Le cinéma flamand, c’est peut-être sa chance, n’avait pas d’autre choix que de se focaliser sur son marché local. Sa langue ne lui ouvre qu’un auditoire de 18 millions de spectateurs potentiels si on compte la Hollande - dont le marché est d’ailleurs moins poreux avec la Flandre qu’on pourrait le penser. La Flandre a dû, j’ai presque envie de dire à la force du poignet, se créer son marché, son industrie. Cela ne s’est pas fait du jour au lendemain. Cela fait plus de 30 ans maintenant qu’elle s’est créé petit à petit son propre star-system, ses champions industriels comme Studio 100. Qu’elle a copié le modèle danois pour la production de ses séries. Et j’en passe.

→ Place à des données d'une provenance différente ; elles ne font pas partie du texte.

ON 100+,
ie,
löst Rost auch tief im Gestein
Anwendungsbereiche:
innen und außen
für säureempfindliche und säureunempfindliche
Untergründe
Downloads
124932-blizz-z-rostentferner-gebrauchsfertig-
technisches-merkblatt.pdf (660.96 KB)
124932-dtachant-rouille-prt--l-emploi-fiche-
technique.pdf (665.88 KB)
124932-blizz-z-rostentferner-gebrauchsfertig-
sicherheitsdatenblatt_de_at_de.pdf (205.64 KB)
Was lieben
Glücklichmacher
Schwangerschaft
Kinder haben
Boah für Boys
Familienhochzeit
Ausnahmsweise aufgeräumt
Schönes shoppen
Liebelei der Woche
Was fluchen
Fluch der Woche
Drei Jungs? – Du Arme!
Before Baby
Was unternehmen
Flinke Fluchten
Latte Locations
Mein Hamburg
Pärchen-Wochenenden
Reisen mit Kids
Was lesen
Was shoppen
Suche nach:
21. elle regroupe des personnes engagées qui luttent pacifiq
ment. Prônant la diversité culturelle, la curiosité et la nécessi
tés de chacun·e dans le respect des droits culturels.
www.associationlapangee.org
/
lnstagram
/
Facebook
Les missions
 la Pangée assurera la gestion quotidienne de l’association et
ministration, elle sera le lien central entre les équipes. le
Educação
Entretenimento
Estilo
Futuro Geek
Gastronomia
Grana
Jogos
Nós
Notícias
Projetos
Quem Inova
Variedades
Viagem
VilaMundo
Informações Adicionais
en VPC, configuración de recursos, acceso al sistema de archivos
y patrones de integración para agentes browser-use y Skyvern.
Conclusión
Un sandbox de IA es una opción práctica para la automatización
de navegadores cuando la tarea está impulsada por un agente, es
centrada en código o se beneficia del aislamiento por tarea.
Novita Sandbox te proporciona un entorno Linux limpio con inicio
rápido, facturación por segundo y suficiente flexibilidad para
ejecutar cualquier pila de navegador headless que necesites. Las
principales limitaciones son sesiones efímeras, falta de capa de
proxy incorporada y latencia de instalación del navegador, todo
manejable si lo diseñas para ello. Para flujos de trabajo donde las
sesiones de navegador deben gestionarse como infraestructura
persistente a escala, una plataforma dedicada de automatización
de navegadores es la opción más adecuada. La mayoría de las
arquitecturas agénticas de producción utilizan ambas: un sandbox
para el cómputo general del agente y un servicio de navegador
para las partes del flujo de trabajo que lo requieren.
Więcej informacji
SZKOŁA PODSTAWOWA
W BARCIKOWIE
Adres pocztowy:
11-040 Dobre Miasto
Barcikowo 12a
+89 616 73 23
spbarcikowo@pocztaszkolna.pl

Aujourd’hui, son parc de salles est adapté à l’offre qu’elle peut fournir. Les programmes de flux de ses télés entretiennent le vedettariat et ce qu’elle produit va du film pour enfants populaire à Torpedo, cet étonnant blockbuster de guerre, sorti en 2019 une fois encore dans l’indifférence totale de la Wallonie, bien que coproduit par le fleuron de nos producteurs régionaux.

... mais pas seulement.

C’est donc à une vraie structuration du marché, de la production à la promotion, que s’est attelée la Flandre. Elle y est allée de force, ce qui n’est pas vraiment le cas chez nous. Elle a été largement aidée autant par sa structuration institutionnelle que par les télévisions, en besoin de star-system et de production propres.

Toutes choses qui se mettent en place, doucement, chez nous aussi. Reste qu’il faudra pour cela avoir l’envie de produire, distribuer, diffuser des oeuvres en ayant le public local à l’esprit. Cela peut se guider via les institutions, mais cela ne se commande pas.

Peut-être le succès des séries du cru ouvrira-t-il cette brèche.